# Who can translate from Logic to Finale/Sibelius quickly?



## rJames (Jun 19, 2007)

I am in a fix.

I need some scores created from my midi files.

I have 3 one minute cues (with lots of stuff in them).

There is an orchestrator working on them but they have put in 10 hours on the first one.!!!

I thought it would be like 6 hours and it would be out the other side.

any gurus out there that can take a look.

Maybe all I need is to get my Logic scores in the right shape.

Help.


----------



## Daryl (Jun 20, 2007)

rJames @ Wed Jun 20 said:


> I am in a fix.
> 
> I need some scores created from my midi files.
> 
> ...


Hint; make the MIDI as quantised and correct regarding note lengths in Logic before you export a MIDI file.
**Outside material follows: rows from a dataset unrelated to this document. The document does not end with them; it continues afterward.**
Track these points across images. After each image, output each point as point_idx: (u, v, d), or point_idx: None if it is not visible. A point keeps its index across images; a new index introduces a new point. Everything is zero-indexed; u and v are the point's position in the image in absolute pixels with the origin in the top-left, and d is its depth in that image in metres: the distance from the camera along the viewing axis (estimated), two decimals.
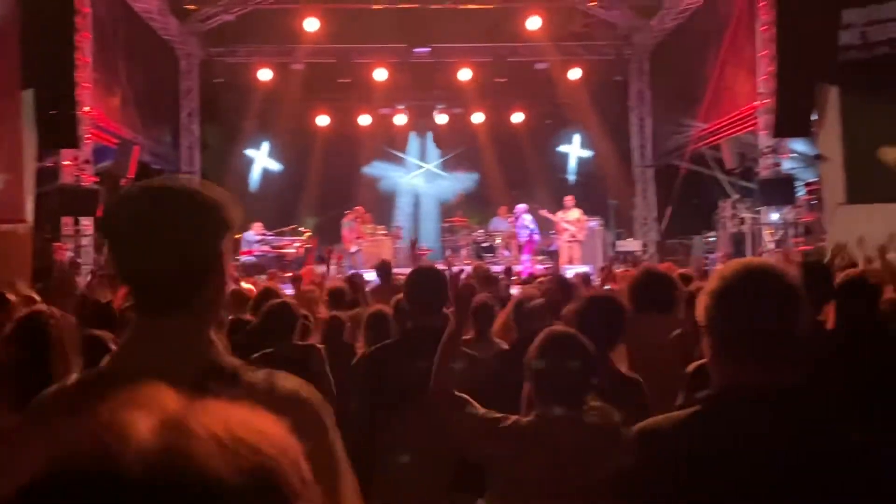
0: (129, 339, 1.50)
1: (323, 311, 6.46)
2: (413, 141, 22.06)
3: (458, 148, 21.67)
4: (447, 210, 20.61)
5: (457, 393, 2.83)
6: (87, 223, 13.53)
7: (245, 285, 9.07)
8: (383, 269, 8.84)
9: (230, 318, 5.68)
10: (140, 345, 1.45)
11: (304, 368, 4.23)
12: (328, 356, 4.70)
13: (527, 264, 16.00)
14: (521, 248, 17.12)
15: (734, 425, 1.71)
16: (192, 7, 18.35)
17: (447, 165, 22.14)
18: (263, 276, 12.71)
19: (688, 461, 1.70)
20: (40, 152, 12.94)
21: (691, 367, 3.26)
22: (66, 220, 13.45)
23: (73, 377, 1.48)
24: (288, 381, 1.45)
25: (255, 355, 4.23)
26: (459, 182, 21.69)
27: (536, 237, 17.06)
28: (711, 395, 1.83)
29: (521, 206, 17.47)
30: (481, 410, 2.79)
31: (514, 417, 2.74)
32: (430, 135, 21.88)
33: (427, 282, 3.92)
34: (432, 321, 3.70)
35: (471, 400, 2.84)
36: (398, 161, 22.16)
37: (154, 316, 1.46)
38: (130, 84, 14.99)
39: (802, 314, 1.77)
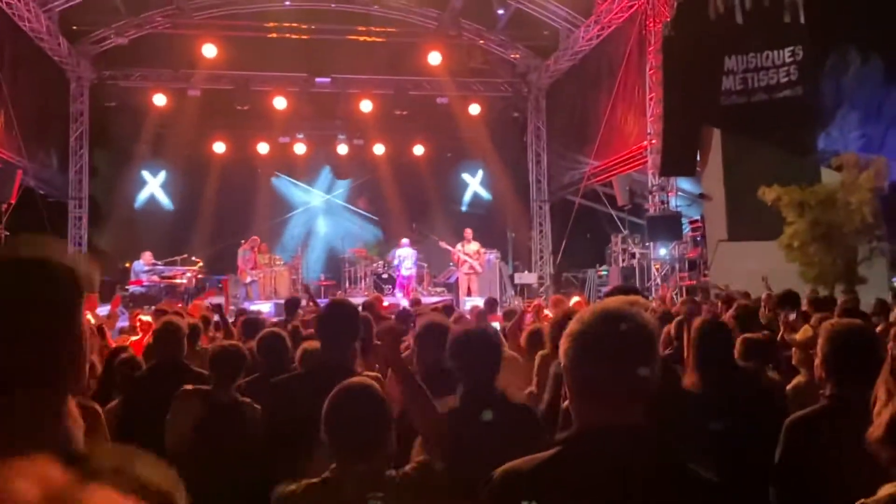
0: None
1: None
2: (312, 171, 21.91)
3: (358, 178, 21.65)
4: (346, 240, 20.49)
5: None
6: None
7: (143, 317, 8.77)
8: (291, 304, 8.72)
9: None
10: None
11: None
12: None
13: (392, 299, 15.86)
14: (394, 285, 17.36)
15: (588, 465, 1.75)
16: (83, 28, 17.83)
17: (346, 196, 22.09)
18: (150, 307, 12.29)
19: (546, 502, 1.75)
20: None
21: (565, 405, 3.33)
22: None
23: None
24: (143, 470, 1.41)
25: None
26: (359, 212, 21.65)
27: (405, 273, 17.29)
28: (569, 437, 1.87)
29: (405, 241, 17.75)
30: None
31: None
32: (329, 165, 21.79)
33: (340, 316, 3.88)
34: (341, 356, 3.69)
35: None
36: (297, 190, 21.96)
37: (4, 394, 1.35)
38: (15, 105, 14.35)
39: (654, 357, 1.83)
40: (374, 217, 21.46)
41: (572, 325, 1.85)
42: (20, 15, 14.76)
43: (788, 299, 7.09)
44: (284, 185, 21.64)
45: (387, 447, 2.59)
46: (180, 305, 11.78)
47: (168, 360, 4.88)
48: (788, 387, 4.63)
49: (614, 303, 1.95)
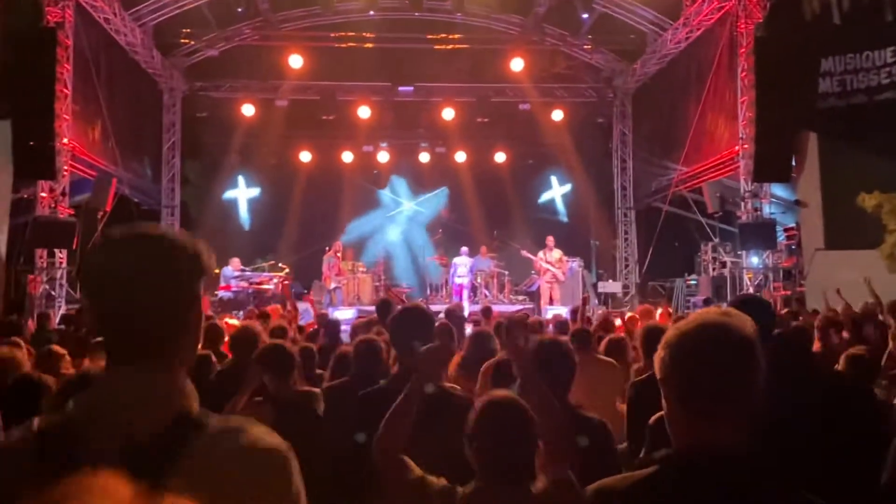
0: (99, 386, 1.48)
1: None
2: (395, 179, 22.09)
3: (440, 186, 21.70)
4: (428, 247, 20.52)
5: (400, 456, 2.71)
6: (61, 256, 13.38)
7: (230, 321, 8.98)
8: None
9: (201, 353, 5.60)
10: (110, 393, 1.43)
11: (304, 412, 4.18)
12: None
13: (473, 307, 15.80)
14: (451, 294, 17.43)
15: (687, 489, 1.67)
16: (177, 41, 18.44)
17: (429, 204, 22.16)
18: (240, 313, 12.58)
19: None
20: (16, 184, 12.88)
21: (653, 419, 3.20)
22: (41, 253, 13.30)
23: (36, 423, 1.42)
24: (255, 432, 1.44)
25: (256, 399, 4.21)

Also try to combine as many duplicate MIDI tracks as possible, so that you get as few tracks per instrument as you can. The more work that is done in Logic, the quicker it is to transcribe in Sibelius (and, I assume Finale).

D


----------



## careyford (Jun 20, 2007)

Hey Ron,

Daryl's advice is good. The more you do before exporting the better. It will save time in Finale but add time in Logic. Be sure you do a Save As first so you don't mess with your original sequence. VI Magazine did a good article on it:

http://virtualinstrumentsmag.com/member ... _Nov06.pdf 

Of course, there's no way to have articulations, bowings, etc. translate automatically so if you're doing a piece that requires a lot of markings, an orchestrator is going to still be needed. 

RF


----------



## Ashermusic (Jun 20, 2007)

You can email me your phone number if you like and I will help you if possible.


----------